Mercy College Biology Professor Peter Minorsky, Ph.D. was recently quoted in a Science News article — which was then picked up by The Washington Post — entitled “College Biology Textbooks Still Portray a World of White Scientists.” As a co-author of the textbook “Campbell Biology,” now in its 12th edition, he shared his informed perspective on diversity in college biology textbooks.

The article describes a study conducted by researchers at Auburn University that found introductory college biology textbooks are becoming more likely over time to feature diverse scientists. However, the rate of this diversification is not happening fast enough to match the number of diverse students who study biology in college. In fact, if diversification continues at its current slow pace, it will take another 500 years for mentions of Black scientists in textbooks to accurately reflect the number of Black college biology students.

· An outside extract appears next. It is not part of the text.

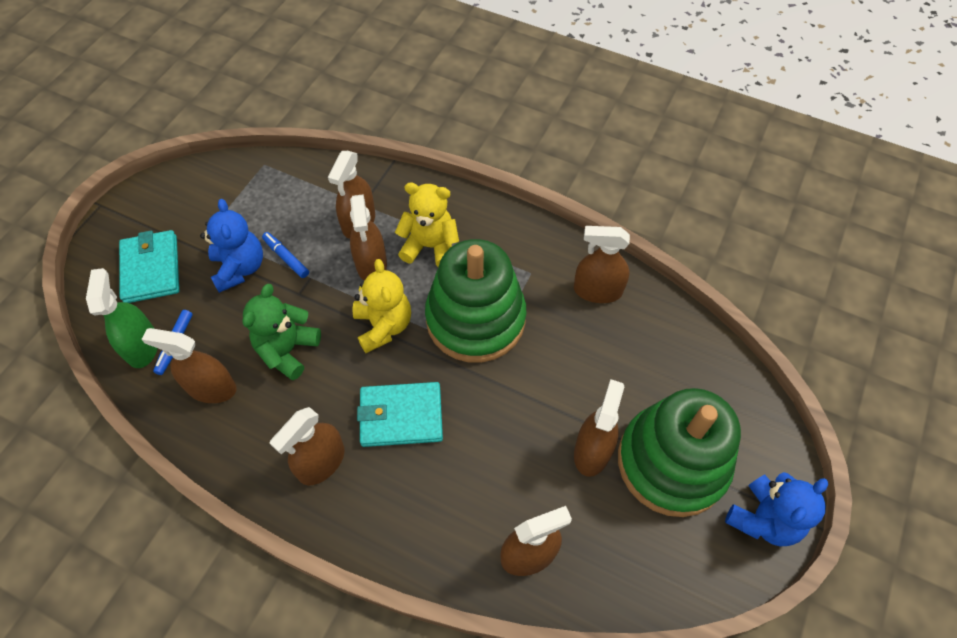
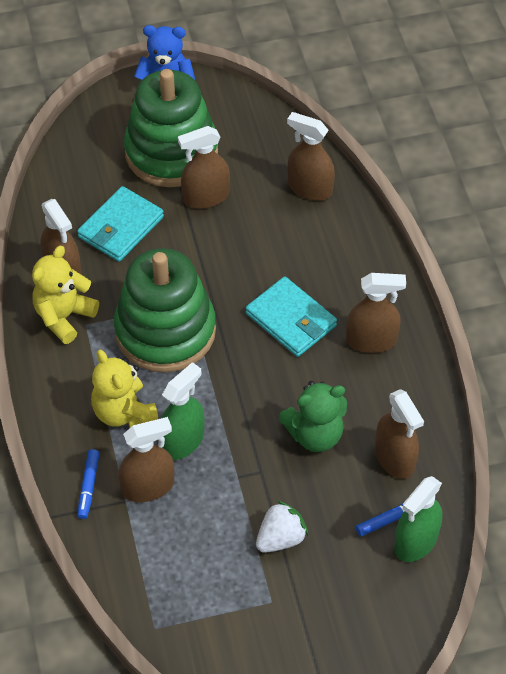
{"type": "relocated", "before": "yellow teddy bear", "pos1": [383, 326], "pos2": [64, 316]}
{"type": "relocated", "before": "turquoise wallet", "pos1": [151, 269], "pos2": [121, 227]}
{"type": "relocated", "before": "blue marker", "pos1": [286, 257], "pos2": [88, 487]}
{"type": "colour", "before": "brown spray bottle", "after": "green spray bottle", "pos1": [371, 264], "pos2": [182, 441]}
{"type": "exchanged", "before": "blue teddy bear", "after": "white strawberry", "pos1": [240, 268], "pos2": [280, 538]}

“Whether intentionally or not, textbooks instill readers with ideas about who can contribute to science, technology, engineering or mathematical (STEM) fields,” the researchers explain in their article published in Proceedings of the Royal Society B, a biological research journal. “Therefore, textbooks represent an important opportunity to shape students' existing stereotypes of who scientists are, have been and can be.” Student perceptions of who can be a scientist influences their sense of belonging, which affects their performance and retention in the field.

In the article, Minorsky explained that textbooks must balance historical science and modern science: “If it’s all historical, then it's not up to date. If it’s all cutting edge, there’s no context.” Because textbooks are essentially a summary of the literature, he says that they have to trace the major findings, how these were discovered, and what eventually led to our current understanding. “But at the same time, you also want to create the excitement of modern science, so it's also important to include some cutting-edge research,” he said.

Originally brought on as a ghost author for the 5th edition of the textbook before becoming a contributing author and now a co-author, Minorsky explained the strategy for writing and revising the textbook: “We try to blend the old and the new rather than compartmentalize them. Some textbooks, for example, rely on little sidebars that talk about recent developments or the historical past. We try not to use those. We try to blend everything together into a coherent and interesting story.”

The textbook includes a note at the end of the first chapter asserting that the underrepresentation of diverse views hampers the progress of science. In addition, each section includes an interview with a modern scientist representing a diverse background. . Minorsky explained that the original author of the textbook, Neil Campbell, included interviews with eminent scientists. “As we progressed, however, we realized that there were a lack of role models for students from groups that are underrepresented in science. So we made the conscious decision to include interviews with a lot of people from these underrepresented groups. In general, their stories are a lot more compelling than those of us whose parents paid for our education or didn't face any discrimination.”